EXERCISE DIRECTIONS: Count lines, not occurrences: report how many lines in the records hold the string "tras", and nothing else.

SOURCE MATERIAL:
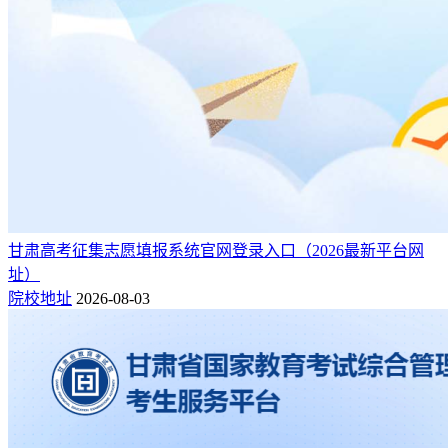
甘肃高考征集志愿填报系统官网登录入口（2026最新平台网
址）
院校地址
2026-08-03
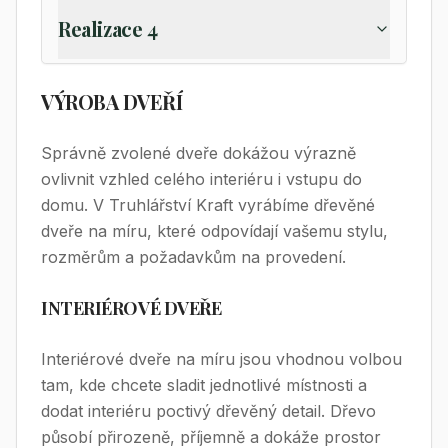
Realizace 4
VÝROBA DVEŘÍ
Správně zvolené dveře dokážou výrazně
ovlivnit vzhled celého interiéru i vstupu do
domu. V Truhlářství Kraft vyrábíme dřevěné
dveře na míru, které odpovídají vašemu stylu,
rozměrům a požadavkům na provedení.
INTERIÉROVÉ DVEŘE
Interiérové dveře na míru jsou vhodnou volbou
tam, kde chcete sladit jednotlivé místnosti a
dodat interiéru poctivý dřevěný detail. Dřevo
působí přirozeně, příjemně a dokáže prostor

* * *

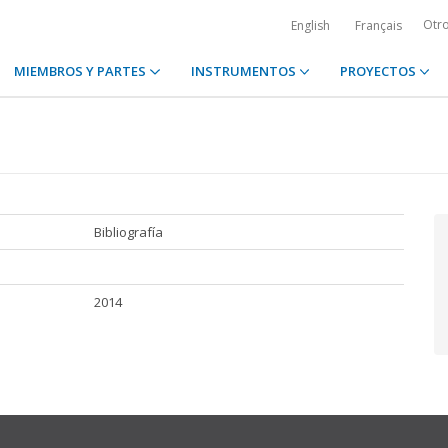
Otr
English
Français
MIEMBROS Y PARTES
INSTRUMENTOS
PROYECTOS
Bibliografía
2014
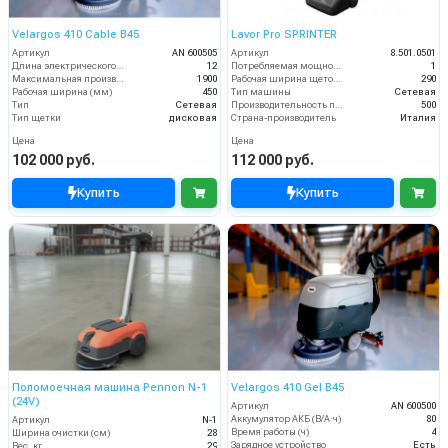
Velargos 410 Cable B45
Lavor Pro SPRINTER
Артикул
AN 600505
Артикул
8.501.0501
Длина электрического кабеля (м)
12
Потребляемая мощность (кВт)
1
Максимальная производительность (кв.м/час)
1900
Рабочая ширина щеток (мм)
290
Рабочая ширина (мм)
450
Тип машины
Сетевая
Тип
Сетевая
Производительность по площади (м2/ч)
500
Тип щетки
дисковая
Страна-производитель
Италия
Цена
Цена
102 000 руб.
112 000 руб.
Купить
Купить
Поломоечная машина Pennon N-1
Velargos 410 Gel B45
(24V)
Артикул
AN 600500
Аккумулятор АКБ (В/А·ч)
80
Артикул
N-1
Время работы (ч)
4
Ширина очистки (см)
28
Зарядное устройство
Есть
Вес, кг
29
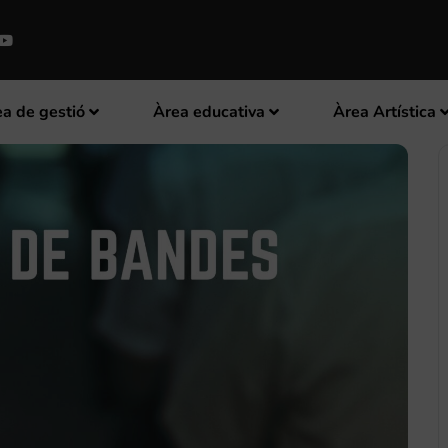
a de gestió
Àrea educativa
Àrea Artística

...

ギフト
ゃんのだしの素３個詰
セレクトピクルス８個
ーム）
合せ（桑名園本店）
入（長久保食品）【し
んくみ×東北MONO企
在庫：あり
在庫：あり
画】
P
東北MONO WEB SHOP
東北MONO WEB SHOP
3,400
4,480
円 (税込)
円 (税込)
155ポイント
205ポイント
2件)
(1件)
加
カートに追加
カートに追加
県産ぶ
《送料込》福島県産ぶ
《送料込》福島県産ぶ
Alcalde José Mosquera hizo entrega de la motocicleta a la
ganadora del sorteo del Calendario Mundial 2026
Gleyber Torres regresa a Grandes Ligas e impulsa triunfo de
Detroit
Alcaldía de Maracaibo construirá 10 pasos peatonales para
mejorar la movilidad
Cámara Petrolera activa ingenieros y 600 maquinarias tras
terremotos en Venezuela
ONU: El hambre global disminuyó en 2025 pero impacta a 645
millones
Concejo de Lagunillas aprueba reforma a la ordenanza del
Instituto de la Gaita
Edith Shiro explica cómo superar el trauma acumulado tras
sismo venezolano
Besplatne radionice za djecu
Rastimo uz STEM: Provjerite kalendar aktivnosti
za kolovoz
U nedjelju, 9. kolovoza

FINISHED EXERCISE: 2